BVI business companies feature in a variety of structures across diverse market sectors. As such, it is not uncommon to see credit facilities being made available by alternative credit providers. In such circumstances borrowers may elect to source debt from alternative credit providers for reasons such as willingness to lend on higher leverage multiples, faster execution speed and length of term.

The BVI is a well-established, creditor-friendly jurisdiction with a legal system based on English common law, modified by BVI statutes and BVI court decisions. Given current economic conditions lenders are paying more attention to their options on enforcement. The BVI provides certainty to secured creditors.

The BVI introduced “economic substance” requirements for entities carrying on certain specified activities, in the form of the Economic Substance (Companies and Limited Partnerships Act, 2018 (the “ES Act”) on January 2019.

Under the ES Act, “legal entities” carrying on a “relevant activity” will need to establish economic substance in the BVI.

A legal entity is a business company or limited partnership and includes foreign companies and foreign limited partnerships that are registered in the BVI.

A non-resident entity, ie, an entity that is resident for tax purposes in a jurisdiction outside of the BVI that is not included in Annex 1 to the EU list of non-cooperative jurisdictions for tax purposes is excluded from the definition of legal entity and is therefore not subject to the economic substance requirements.

Legal entities which carry on any one or more of the following relevant activities will be in scope under the ES Act and must comply with economic substance requirements:

  • banking business;
  • distribution and service centre business;
  • financing and leasing business;
  • fund management business;
  • headquarters business;
  • holding business;
  • insurance business;
  • intellectual property business; and
  • shipping business.

Banking business has the meaning ascribed in Section 2.1 of the Banks and Trust Companies Act, 1990.

Banking business means the business of receiving (other than from a bank or trust company) and holding on current, savings or deposit or similar account money that is repayable by cheque or order and is capable of being invested by way of advances to customers or otherwise but does not include the receiving of interest on savings, deposit or other similar account money which is paid by one company to another at a time when:

  • one company is the subsidiary of another; or
  • both are subsidiaries of another company.

## What to work on
1 - Reproduce the wording of the BVI economic substance passage starting with "A legal entity" and going on through "registered in the BVI.".
2 - According to the BVI economic substance passage, which section of which act gives banking business its meaning?
3 - Write the next part of the BVI economic substance passage, picking up after its final line.
The rows that follow have no connection to the passage on BVI economic substance rules.

## Extracted information
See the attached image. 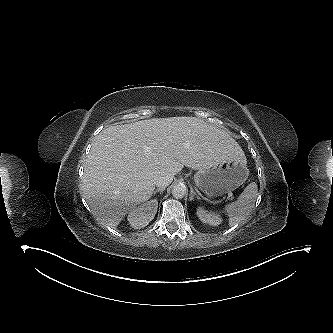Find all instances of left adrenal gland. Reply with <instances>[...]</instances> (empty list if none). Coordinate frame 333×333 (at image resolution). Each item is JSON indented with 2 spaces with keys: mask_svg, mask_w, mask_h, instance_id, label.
Instances as JSON below:
<instances>
[{
  "mask_svg": "<svg viewBox=\"0 0 333 333\" xmlns=\"http://www.w3.org/2000/svg\"><path fill=\"white\" fill-rule=\"evenodd\" d=\"M194 197H196L198 200L200 199V197L196 194V192L194 191V189L191 188V192H190L189 200H190V201L194 200Z\"/></svg>",
  "mask_w": 333,
  "mask_h": 333,
  "instance_id": "obj_1",
  "label": "left adrenal gland"
}]
</instances>
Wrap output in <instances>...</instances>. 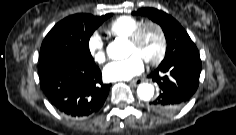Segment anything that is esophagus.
Segmentation results:
<instances>
[{
	"mask_svg": "<svg viewBox=\"0 0 236 135\" xmlns=\"http://www.w3.org/2000/svg\"><path fill=\"white\" fill-rule=\"evenodd\" d=\"M141 82H142L141 79H136V80L129 81V84L133 85V86H136V85L140 84Z\"/></svg>",
	"mask_w": 236,
	"mask_h": 135,
	"instance_id": "1",
	"label": "esophagus"
}]
</instances>
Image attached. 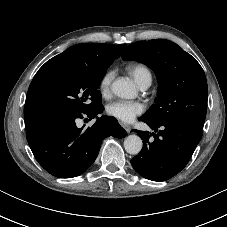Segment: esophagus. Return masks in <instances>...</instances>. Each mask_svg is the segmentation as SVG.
I'll use <instances>...</instances> for the list:
<instances>
[{"label": "esophagus", "mask_w": 227, "mask_h": 227, "mask_svg": "<svg viewBox=\"0 0 227 227\" xmlns=\"http://www.w3.org/2000/svg\"><path fill=\"white\" fill-rule=\"evenodd\" d=\"M120 125L126 130L127 133H130V131H131L130 125L123 123V122H121Z\"/></svg>", "instance_id": "1"}]
</instances>
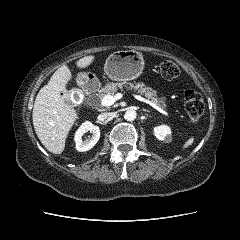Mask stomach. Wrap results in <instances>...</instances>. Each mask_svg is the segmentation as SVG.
<instances>
[{
    "label": "stomach",
    "instance_id": "0dacf381",
    "mask_svg": "<svg viewBox=\"0 0 240 240\" xmlns=\"http://www.w3.org/2000/svg\"><path fill=\"white\" fill-rule=\"evenodd\" d=\"M144 69L141 54L134 50H120L111 54L105 63V74L116 81H129L138 78ZM87 78V75H83Z\"/></svg>",
    "mask_w": 240,
    "mask_h": 240
}]
</instances>
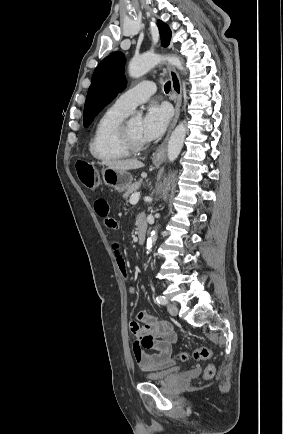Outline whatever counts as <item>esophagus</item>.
<instances>
[{"mask_svg": "<svg viewBox=\"0 0 283 434\" xmlns=\"http://www.w3.org/2000/svg\"><path fill=\"white\" fill-rule=\"evenodd\" d=\"M167 69H168L169 77L171 80L172 92L175 96V115H174L173 121L171 123L170 129L168 131V134H167L165 140L162 142V144L153 153L152 159L154 162H160V161H163L165 159L166 142L168 140V137H169L172 129L174 128V126L176 125V123L178 121V118L180 115V108H181V104H182V86H181L180 77L173 66L168 64Z\"/></svg>", "mask_w": 283, "mask_h": 434, "instance_id": "34e87169", "label": "esophagus"}]
</instances>
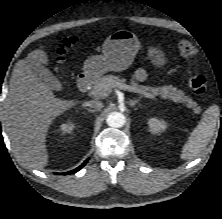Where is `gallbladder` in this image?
Returning a JSON list of instances; mask_svg holds the SVG:
<instances>
[{
  "label": "gallbladder",
  "mask_w": 222,
  "mask_h": 219,
  "mask_svg": "<svg viewBox=\"0 0 222 219\" xmlns=\"http://www.w3.org/2000/svg\"><path fill=\"white\" fill-rule=\"evenodd\" d=\"M32 69L33 72L36 74L37 78L45 85H47L51 90H63L61 82L44 65L36 62Z\"/></svg>",
  "instance_id": "bac80fb5"
}]
</instances>
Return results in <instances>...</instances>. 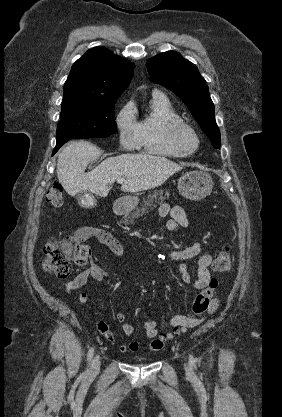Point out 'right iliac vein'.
I'll return each mask as SVG.
<instances>
[{"label":"right iliac vein","instance_id":"obj_1","mask_svg":"<svg viewBox=\"0 0 282 417\" xmlns=\"http://www.w3.org/2000/svg\"><path fill=\"white\" fill-rule=\"evenodd\" d=\"M100 364H101L100 356L96 355L94 359L92 360L91 369H90L91 374H96L99 371Z\"/></svg>","mask_w":282,"mask_h":417}]
</instances>
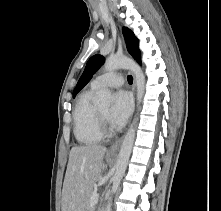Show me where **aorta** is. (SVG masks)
<instances>
[{"instance_id":"aorta-1","label":"aorta","mask_w":221,"mask_h":211,"mask_svg":"<svg viewBox=\"0 0 221 211\" xmlns=\"http://www.w3.org/2000/svg\"><path fill=\"white\" fill-rule=\"evenodd\" d=\"M104 68L106 71H114L117 69H128L130 70L136 80V86H137V101L138 104L141 103L145 91V77L141 70V68L131 59L127 57H109L106 59ZM114 101V95L111 93L109 89H102L98 96V105L100 107H108L110 106ZM136 122L137 118L135 117L131 126L129 127V130L127 131L124 140L122 142L118 159L115 165V173L112 177V192L115 193L120 185V182L123 178V175L125 173V170L127 168V164L129 161V157L132 151L133 143L135 140V134H136ZM111 205H112V196H110L105 211H111Z\"/></svg>"}]
</instances>
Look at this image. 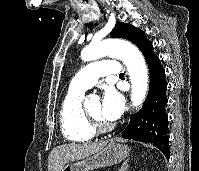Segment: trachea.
<instances>
[{"label":"trachea","mask_w":199,"mask_h":171,"mask_svg":"<svg viewBox=\"0 0 199 171\" xmlns=\"http://www.w3.org/2000/svg\"><path fill=\"white\" fill-rule=\"evenodd\" d=\"M119 77H124V73H121V74L119 75Z\"/></svg>","instance_id":"trachea-1"}]
</instances>
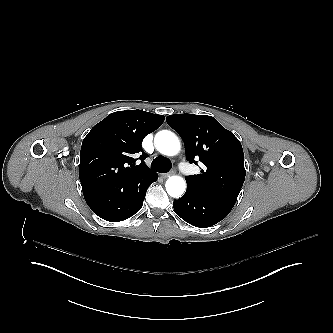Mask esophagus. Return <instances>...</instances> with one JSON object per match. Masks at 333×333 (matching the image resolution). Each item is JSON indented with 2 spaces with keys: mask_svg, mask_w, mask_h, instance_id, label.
I'll use <instances>...</instances> for the list:
<instances>
[{
  "mask_svg": "<svg viewBox=\"0 0 333 333\" xmlns=\"http://www.w3.org/2000/svg\"><path fill=\"white\" fill-rule=\"evenodd\" d=\"M174 172H175V171L172 170V171H170L169 173L162 174V177H163V178H168V177L171 176Z\"/></svg>",
  "mask_w": 333,
  "mask_h": 333,
  "instance_id": "1",
  "label": "esophagus"
}]
</instances>
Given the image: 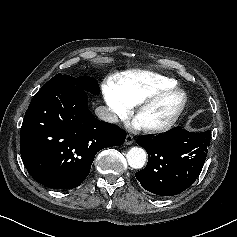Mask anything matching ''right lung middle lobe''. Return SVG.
<instances>
[{"mask_svg": "<svg viewBox=\"0 0 237 237\" xmlns=\"http://www.w3.org/2000/svg\"><path fill=\"white\" fill-rule=\"evenodd\" d=\"M59 83L75 85L93 94H99L100 90L98 82L94 78L88 76H81L78 78H74L72 76L62 75L59 73L53 78H51L46 84H59Z\"/></svg>", "mask_w": 237, "mask_h": 237, "instance_id": "obj_1", "label": "right lung middle lobe"}]
</instances>
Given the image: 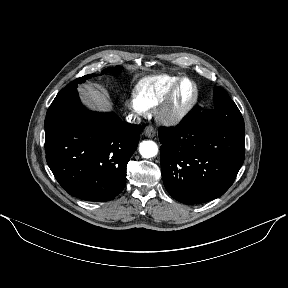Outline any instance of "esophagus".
I'll list each match as a JSON object with an SVG mask.
<instances>
[{"label":"esophagus","mask_w":288,"mask_h":288,"mask_svg":"<svg viewBox=\"0 0 288 288\" xmlns=\"http://www.w3.org/2000/svg\"><path fill=\"white\" fill-rule=\"evenodd\" d=\"M143 134L148 138H153L156 134V131L153 126H147L144 129Z\"/></svg>","instance_id":"34e87169"}]
</instances>
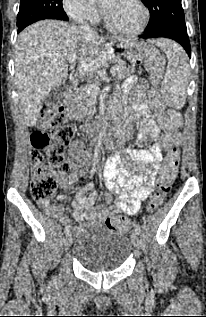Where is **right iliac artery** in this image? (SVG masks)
I'll list each match as a JSON object with an SVG mask.
<instances>
[{
  "label": "right iliac artery",
  "instance_id": "1",
  "mask_svg": "<svg viewBox=\"0 0 206 317\" xmlns=\"http://www.w3.org/2000/svg\"><path fill=\"white\" fill-rule=\"evenodd\" d=\"M70 229H71V226L70 225H67L64 229V232L65 233H69L70 232Z\"/></svg>",
  "mask_w": 206,
  "mask_h": 317
}]
</instances>
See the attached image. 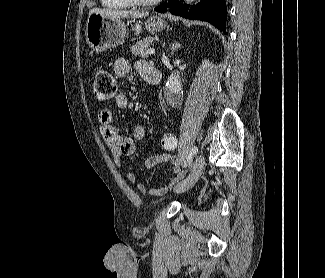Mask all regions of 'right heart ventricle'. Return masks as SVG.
<instances>
[{
  "label": "right heart ventricle",
  "mask_w": 325,
  "mask_h": 278,
  "mask_svg": "<svg viewBox=\"0 0 325 278\" xmlns=\"http://www.w3.org/2000/svg\"><path fill=\"white\" fill-rule=\"evenodd\" d=\"M102 6L113 9L122 10L131 7L127 0H100Z\"/></svg>",
  "instance_id": "right-heart-ventricle-1"
}]
</instances>
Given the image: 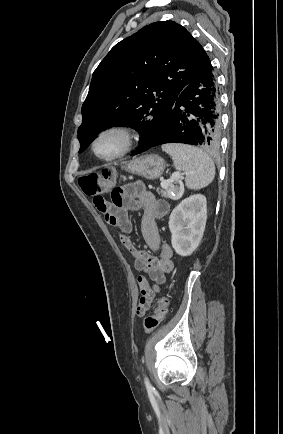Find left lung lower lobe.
I'll return each mask as SVG.
<instances>
[{"mask_svg": "<svg viewBox=\"0 0 283 434\" xmlns=\"http://www.w3.org/2000/svg\"><path fill=\"white\" fill-rule=\"evenodd\" d=\"M220 95L213 68L190 82L177 97L168 120L149 146L185 143L217 151L220 142Z\"/></svg>", "mask_w": 283, "mask_h": 434, "instance_id": "1", "label": "left lung lower lobe"}]
</instances>
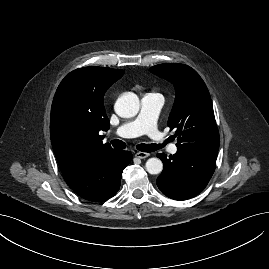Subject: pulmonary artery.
Returning a JSON list of instances; mask_svg holds the SVG:
<instances>
[{"instance_id":"e3ab8cb5","label":"pulmonary artery","mask_w":269,"mask_h":269,"mask_svg":"<svg viewBox=\"0 0 269 269\" xmlns=\"http://www.w3.org/2000/svg\"><path fill=\"white\" fill-rule=\"evenodd\" d=\"M164 99L159 93L145 94L141 99V106L138 115L119 126L114 134L118 137L129 138L147 134L155 139L162 147H167L171 154H175L178 148L170 144L161 132L157 129V116L163 106Z\"/></svg>"}]
</instances>
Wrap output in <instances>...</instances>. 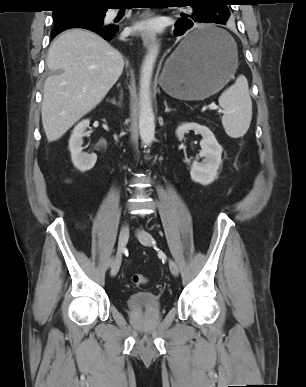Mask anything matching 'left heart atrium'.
I'll use <instances>...</instances> for the list:
<instances>
[{
    "instance_id": "39dd6f15",
    "label": "left heart atrium",
    "mask_w": 306,
    "mask_h": 387,
    "mask_svg": "<svg viewBox=\"0 0 306 387\" xmlns=\"http://www.w3.org/2000/svg\"><path fill=\"white\" fill-rule=\"evenodd\" d=\"M136 27L138 29H158L160 22L157 19H148L138 23Z\"/></svg>"
}]
</instances>
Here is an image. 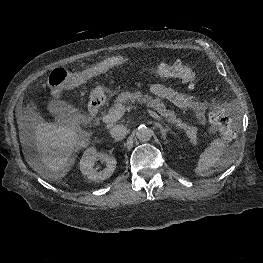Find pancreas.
Returning <instances> with one entry per match:
<instances>
[{
	"label": "pancreas",
	"mask_w": 263,
	"mask_h": 263,
	"mask_svg": "<svg viewBox=\"0 0 263 263\" xmlns=\"http://www.w3.org/2000/svg\"><path fill=\"white\" fill-rule=\"evenodd\" d=\"M135 101L139 103H146L148 107L156 110L161 116L167 119L168 122H171L175 126L184 129L190 141L193 144L196 143L197 128L183 123L182 120L176 117L174 112L167 110L164 103H162L158 98L153 99L151 96L142 95L140 92L131 93L129 91H125L118 95L113 106L110 108V112L118 108L119 105L124 106L129 102L133 103Z\"/></svg>",
	"instance_id": "1"
}]
</instances>
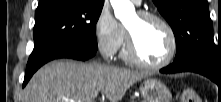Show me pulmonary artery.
Masks as SVG:
<instances>
[{"instance_id":"pulmonary-artery-1","label":"pulmonary artery","mask_w":221,"mask_h":102,"mask_svg":"<svg viewBox=\"0 0 221 102\" xmlns=\"http://www.w3.org/2000/svg\"><path fill=\"white\" fill-rule=\"evenodd\" d=\"M132 2H134V3L137 4V5H140V4H141V0H132Z\"/></svg>"}]
</instances>
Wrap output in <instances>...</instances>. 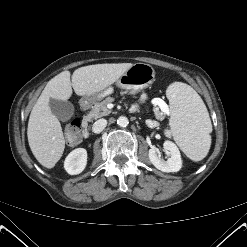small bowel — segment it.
<instances>
[{
    "label": "small bowel",
    "mask_w": 247,
    "mask_h": 247,
    "mask_svg": "<svg viewBox=\"0 0 247 247\" xmlns=\"http://www.w3.org/2000/svg\"><path fill=\"white\" fill-rule=\"evenodd\" d=\"M147 99V96H146V94H141V96H140V102H144L145 100ZM138 109V106L137 105H134L132 108H131V110L132 111H136ZM148 124H149V126L150 127H155L156 126V121H154V120H149L148 121Z\"/></svg>",
    "instance_id": "obj_1"
}]
</instances>
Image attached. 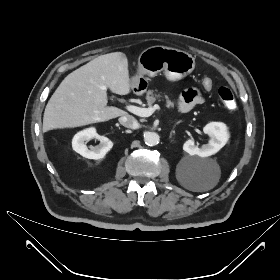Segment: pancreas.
<instances>
[{"label":"pancreas","instance_id":"1","mask_svg":"<svg viewBox=\"0 0 280 280\" xmlns=\"http://www.w3.org/2000/svg\"><path fill=\"white\" fill-rule=\"evenodd\" d=\"M165 99H166L167 107H172L174 105L173 102H171V100L169 99V97L167 95H165ZM146 100H147L148 106H152L156 100H158V101L161 100V95L154 93L153 90H148L147 94H146Z\"/></svg>","mask_w":280,"mask_h":280}]
</instances>
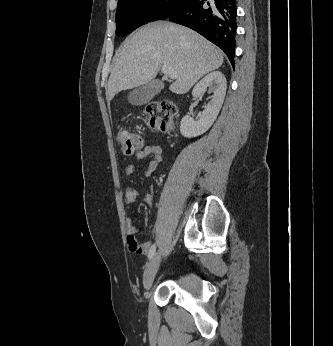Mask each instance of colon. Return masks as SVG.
Instances as JSON below:
<instances>
[{"instance_id":"obj_1","label":"colon","mask_w":333,"mask_h":346,"mask_svg":"<svg viewBox=\"0 0 333 346\" xmlns=\"http://www.w3.org/2000/svg\"><path fill=\"white\" fill-rule=\"evenodd\" d=\"M176 113L175 103L167 100L150 104L145 110L150 128L160 132H169L172 129ZM117 141L125 155H132L143 146L142 136L128 129L118 132Z\"/></svg>"}]
</instances>
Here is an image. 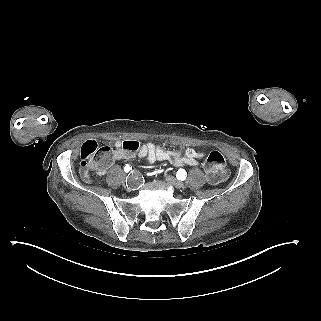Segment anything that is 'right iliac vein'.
Masks as SVG:
<instances>
[{"label":"right iliac vein","instance_id":"right-iliac-vein-1","mask_svg":"<svg viewBox=\"0 0 321 321\" xmlns=\"http://www.w3.org/2000/svg\"><path fill=\"white\" fill-rule=\"evenodd\" d=\"M122 183H123V185H127V182H125L124 180H122Z\"/></svg>","mask_w":321,"mask_h":321}]
</instances>
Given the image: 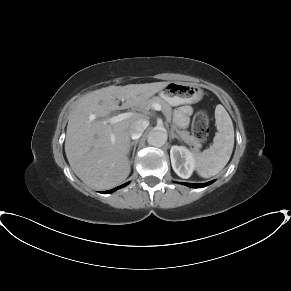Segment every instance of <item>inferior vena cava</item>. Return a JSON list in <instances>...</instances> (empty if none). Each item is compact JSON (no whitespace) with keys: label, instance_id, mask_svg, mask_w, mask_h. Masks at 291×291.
<instances>
[{"label":"inferior vena cava","instance_id":"inferior-vena-cava-1","mask_svg":"<svg viewBox=\"0 0 291 291\" xmlns=\"http://www.w3.org/2000/svg\"><path fill=\"white\" fill-rule=\"evenodd\" d=\"M149 121L146 119L137 120L129 127V134L133 140H137L141 137L144 130L148 127Z\"/></svg>","mask_w":291,"mask_h":291}]
</instances>
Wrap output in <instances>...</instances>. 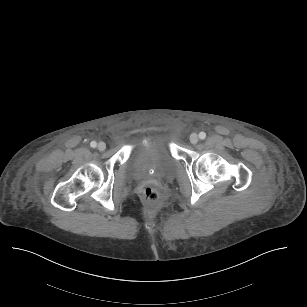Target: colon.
<instances>
[{"label":"colon","instance_id":"5ec220e1","mask_svg":"<svg viewBox=\"0 0 307 307\" xmlns=\"http://www.w3.org/2000/svg\"><path fill=\"white\" fill-rule=\"evenodd\" d=\"M141 198L146 203H152L157 199V193L152 188H146L142 191Z\"/></svg>","mask_w":307,"mask_h":307}]
</instances>
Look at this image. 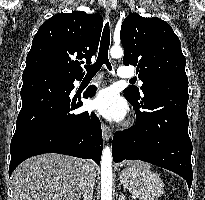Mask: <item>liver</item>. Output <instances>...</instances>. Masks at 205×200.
I'll return each mask as SVG.
<instances>
[{"mask_svg":"<svg viewBox=\"0 0 205 200\" xmlns=\"http://www.w3.org/2000/svg\"><path fill=\"white\" fill-rule=\"evenodd\" d=\"M82 166L79 158L55 153L31 157L12 173V200H80Z\"/></svg>","mask_w":205,"mask_h":200,"instance_id":"1","label":"liver"}]
</instances>
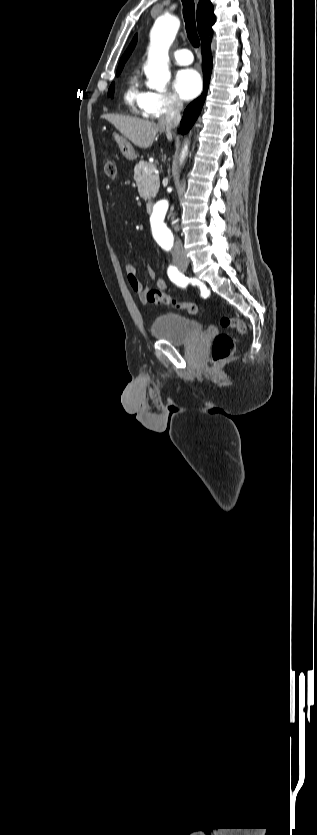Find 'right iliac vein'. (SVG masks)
I'll return each mask as SVG.
<instances>
[{
	"instance_id": "right-iliac-vein-1",
	"label": "right iliac vein",
	"mask_w": 317,
	"mask_h": 835,
	"mask_svg": "<svg viewBox=\"0 0 317 835\" xmlns=\"http://www.w3.org/2000/svg\"><path fill=\"white\" fill-rule=\"evenodd\" d=\"M175 263L179 268H186L189 264V261L185 258H181V259L176 260Z\"/></svg>"
}]
</instances>
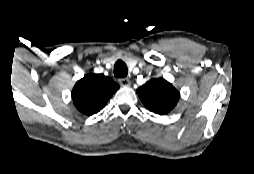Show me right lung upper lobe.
<instances>
[{
    "mask_svg": "<svg viewBox=\"0 0 254 174\" xmlns=\"http://www.w3.org/2000/svg\"><path fill=\"white\" fill-rule=\"evenodd\" d=\"M119 89L110 77L103 74H87L77 81L72 90V99L76 108L85 115L99 112Z\"/></svg>",
    "mask_w": 254,
    "mask_h": 174,
    "instance_id": "right-lung-upper-lobe-1",
    "label": "right lung upper lobe"
}]
</instances>
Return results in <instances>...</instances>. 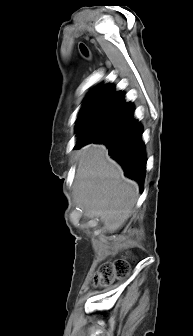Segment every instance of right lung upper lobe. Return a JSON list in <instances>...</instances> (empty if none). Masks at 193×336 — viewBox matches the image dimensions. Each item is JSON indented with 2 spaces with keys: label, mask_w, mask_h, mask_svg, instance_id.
Segmentation results:
<instances>
[{
  "label": "right lung upper lobe",
  "mask_w": 193,
  "mask_h": 336,
  "mask_svg": "<svg viewBox=\"0 0 193 336\" xmlns=\"http://www.w3.org/2000/svg\"><path fill=\"white\" fill-rule=\"evenodd\" d=\"M122 98L123 95L120 94V92H115L114 88L108 84L97 86L86 97L77 119L78 124L85 121H92L99 117L104 111L114 109ZM86 141L88 140L79 137L77 143Z\"/></svg>",
  "instance_id": "obj_1"
}]
</instances>
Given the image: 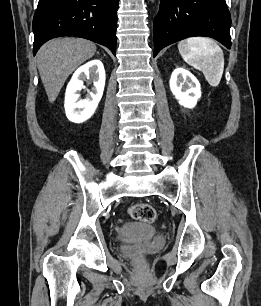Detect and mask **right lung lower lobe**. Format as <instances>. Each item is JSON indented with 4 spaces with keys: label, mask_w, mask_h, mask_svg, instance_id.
Listing matches in <instances>:
<instances>
[{
    "label": "right lung lower lobe",
    "mask_w": 261,
    "mask_h": 306,
    "mask_svg": "<svg viewBox=\"0 0 261 306\" xmlns=\"http://www.w3.org/2000/svg\"><path fill=\"white\" fill-rule=\"evenodd\" d=\"M119 0H39L33 18V55L60 36L86 38L116 53Z\"/></svg>",
    "instance_id": "obj_1"
}]
</instances>
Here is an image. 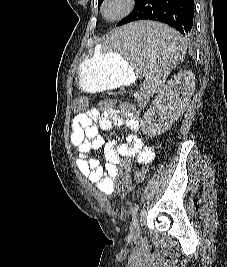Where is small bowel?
<instances>
[{"label": "small bowel", "instance_id": "1", "mask_svg": "<svg viewBox=\"0 0 227 267\" xmlns=\"http://www.w3.org/2000/svg\"><path fill=\"white\" fill-rule=\"evenodd\" d=\"M113 126H126L134 133L126 138V144L115 141L105 142L99 135V129L109 130ZM140 130L139 115L128 108L100 111L90 108L74 116L70 125V140L76 147L75 163L81 174L95 183L103 193H112L115 187L116 173L131 168L135 158L139 164L152 162L153 149L135 134ZM103 148L105 164L89 157V152ZM124 160V162H122Z\"/></svg>", "mask_w": 227, "mask_h": 267}]
</instances>
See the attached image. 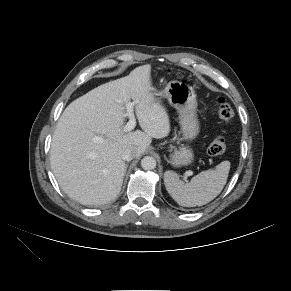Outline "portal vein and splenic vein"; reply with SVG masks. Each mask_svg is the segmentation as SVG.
Wrapping results in <instances>:
<instances>
[{
  "instance_id": "1",
  "label": "portal vein and splenic vein",
  "mask_w": 291,
  "mask_h": 291,
  "mask_svg": "<svg viewBox=\"0 0 291 291\" xmlns=\"http://www.w3.org/2000/svg\"><path fill=\"white\" fill-rule=\"evenodd\" d=\"M133 108H134L133 102L132 103L129 102L126 104V109H127L126 116L129 117V121L127 122V124L123 128L124 132H129V131L133 130L136 126V119H135ZM94 140L99 141V138L96 137ZM190 175H192V173L190 171L186 172L185 179Z\"/></svg>"
}]
</instances>
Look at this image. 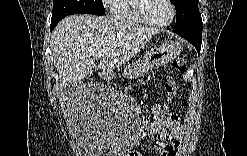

## Task-by-task outputs
1 -
A legal entity is a business company or limited partnership and includes foreign companies and foreign limited partnerships that are registered in the BVI.

2 - Section 2.1 of the Banks and Trust Companies Act, 1990.

3 -
Finance and Leasing business means the business of providing credit facilities for any consideration.

Consideration may include consideration by way of interest.

  • The provision of credit may be by way of instalments for which a separate charge is made and disclosed to the customer in connection with:
    1. the supply of goods by hire purchase;
    2. leasing other than any lease granting an exclusive right to occupy land; or
    3. conditional sale or credit sale.
  • A legal entity carrying on a relevant activity must demonstrate to the BVI International Tax Authority that:
    1. the relevant activity is directed and managed in the BVI;
    2. having regard to the nature and scale of the relevant activity;
      1. there are an adequate number of suitably qualified employees in relation to that activity who are physically present in the BVI (whether or not employed by the legal entity or by another legal entity and whether on temporary or long-term contracts);
      2. there is adequate expenditure incurred in the BVI; and
      3. there are physical offices or premises as may be appropriate for the core income- generating activities.
    3. the legal entity conducts core income-generating activity in the BVI;
    4. in the case of income-generating activity carried out for the relevant legal entity by another entity
      1. no core income-generating activity is carried on outside the BVI;
      2. only that part of the activities of that other entity which are solely attributable to generating income for the relevant entity and not for any other legal entity shall be taken into account when considering if the relevant legal entity meets the economic substance requirements;
      3. the relevant legal entity is able to monitor and control the carrying out of that activity by the other.

All BVI business companies and foreign companies registered in the BVI must make an annual filing with the BVI International Tax Authority.

There have been no recent developments in relation to ESG or sustainability linked lending in the BVI.

Any person carrying of banking business in or from within the BVI as defined in Section 2.1 of the Banks and Trust Companies Act must be licensed by the BVI Financial Services Commission to do so. As noted, banking business means a deposit taking business. Accordingly, there is no requirement for a foreign bank or other financial institution providing financing to a company incorporated in the BVI that it be licensed or otherwise approved by any BVI regulatory authority.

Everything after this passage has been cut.